Store clerk, Aggie, goes to the window dressing department to invite Willie to a picnic on Sunday the following day, but he explains to her that he needs to go to the orphanage to withdraw his support as Sunday is visiting day at the orphanage. Aggie stays too long and Mr. Reisman joins them to do some paperwork. Reisman insists that Willie continue undressing "the dummy" (Aggie) and Willie is compelled to take her dress off.

Willie borrows a cutaway suit and top hat from one of the store's dummies and visits the orphanage with the intention to withdraw his sponsorship. While there he sees Mary, who is impressed that he is supporting an orphan, and visits with Oscar the orphan. Willie reveals to Mary that he was also an orphan and ran away at 15 to support himself and leads her to believe he is rich. Also visiting is a couple with the intention to adopt, and is shown several children, however they are not interested in Oscar since little is known about the boy except that he was brought to the facility on April 1.

Outside the orphanage there is a car with a flat tire, and as the cabdriver changes the tire he explains to the couple inside the car, Pinky and Trixie, that he drove a woman to this place several years ago on April 1 to leave a child there. After the woman goes inside the orphanage the cabdriver finds a ring on the floor of the car with the inscription "H.V. to V.H.". Pinky makes a note of the inscription in his notebook. Still inside the orphanage, Willie agrees to continue sponsoring the child somehow.

Willie gets a second job at a nightclub and struggles to stay awake, and while Willie is waiting on Harvey Vanderman's table, Trixie tells Pinky about Harvey's first wife, Violet Harris and that Harvey and Violet had eloped but Harvey's father had the marriage annulled. Pinky realizes that the ring may have been given to Violet by Harvey and decides to write a letter.
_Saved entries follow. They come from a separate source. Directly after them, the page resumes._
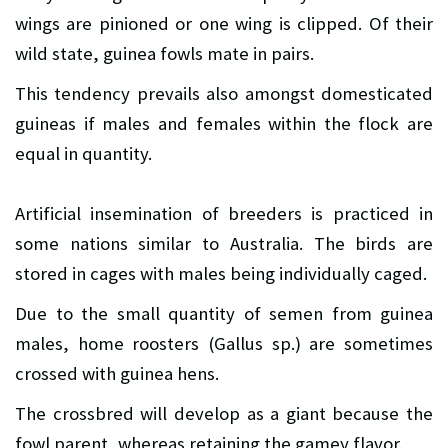
wings are pinioned or one wing is clipped. Of their
wild state, guinea fowls mate in pairs.
This tendency prevails also amongst domesticated
guineas if males and females within the flock are
equal in quantity.
Artificial insemination of breeders is practiced in
some nations similar to Australia. The birds are
stored in cages with males being individually caged.
Due to the small quantity of semen from guinea
males, home roosters (Gallus sp.) are sometimes
crossed with guinea hens.
The crossbred will develop as a giant because the
fowl parent, whereas retaining the gamey flavor.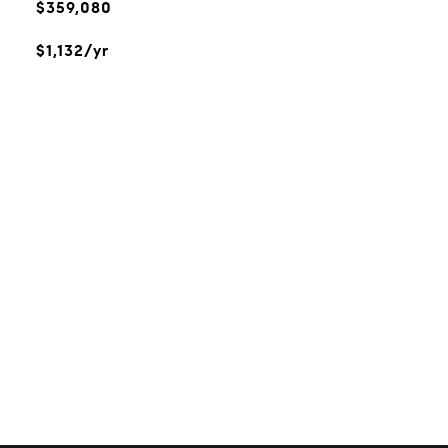
$359,080
$1,132/yr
Harvey receives a letter informing him he has a child at the orphanage, his father Mr. Vanderman, decides to look into the matter. Mrs. Ten Eyck informs Willie and Mary that a millionaire is interested in adopting Oscar and Mary encourages him not to let the man walk all over him. Willie agrees to adopt Oscar if Mary will be his wife. The following Sunday Harvey and his father pay a visit to Oscar with the intention of adopting him. Willie is not able to raise the money to adopt Oscar, he reluctantly gives up any claim to him and accepts that the Vanderman's will be adopting him. Harvey recalls that Willie is a waiter at a nightclub and Mary is heartbroken over being misled and she and Willie break up.
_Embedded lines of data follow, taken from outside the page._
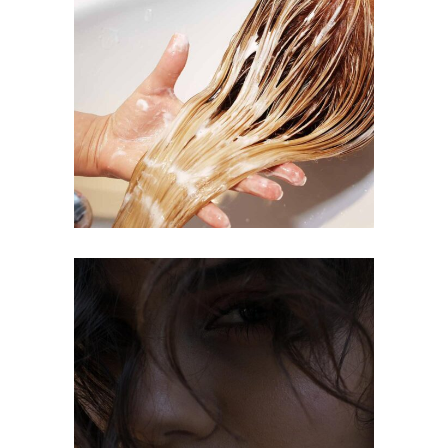
BANGS
COLORING
OMBRÉ
COLORING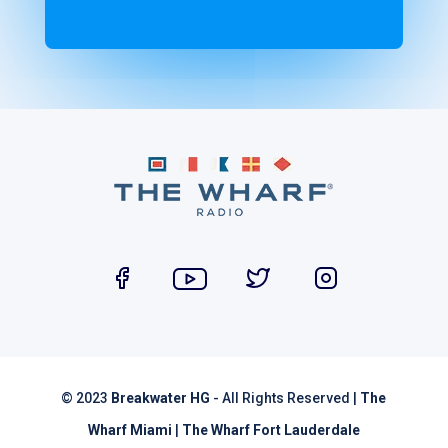
© 2023
Breakwater HG
- All Rights Reserved |
The
Wharf Miami
|
The Wharf Fort Lauderdale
Back at the department store Mr. Reisman asks Calloway, the head window dresser, who dressed the baby and toy windows, Calloway sarcastically informs him that Willie did. After Calloway leaves, Reisman tells his secretary and Willie is now the head window dresser. Calloway tells Willie Reisman wants to see him, but Willie thinks he's in trouble and goes into the office prepared to give him a piece of his mind and does so. Reisman promotes him instead of firing him much to Willie's surprise. Willie bargains for the same pay as Calloway and a two hundred dollar advance on his pay for the adoption as well as the afternoon off.

Willie goes to the orphanage with the two hundred dollars and stands his ground against Mr. Vanderman, and suggests Oscar may not have been the only baby dropped off on April 1. Soon it is discovered that there was another baby dropped off with a wedding ring tied to his wrist with the inscription "H.V. to V.H.", but had already been adopted by a couple from London. Before Vanderman leaves he suggest Willie and Mary get married, and they and Oscar think that's a great idea.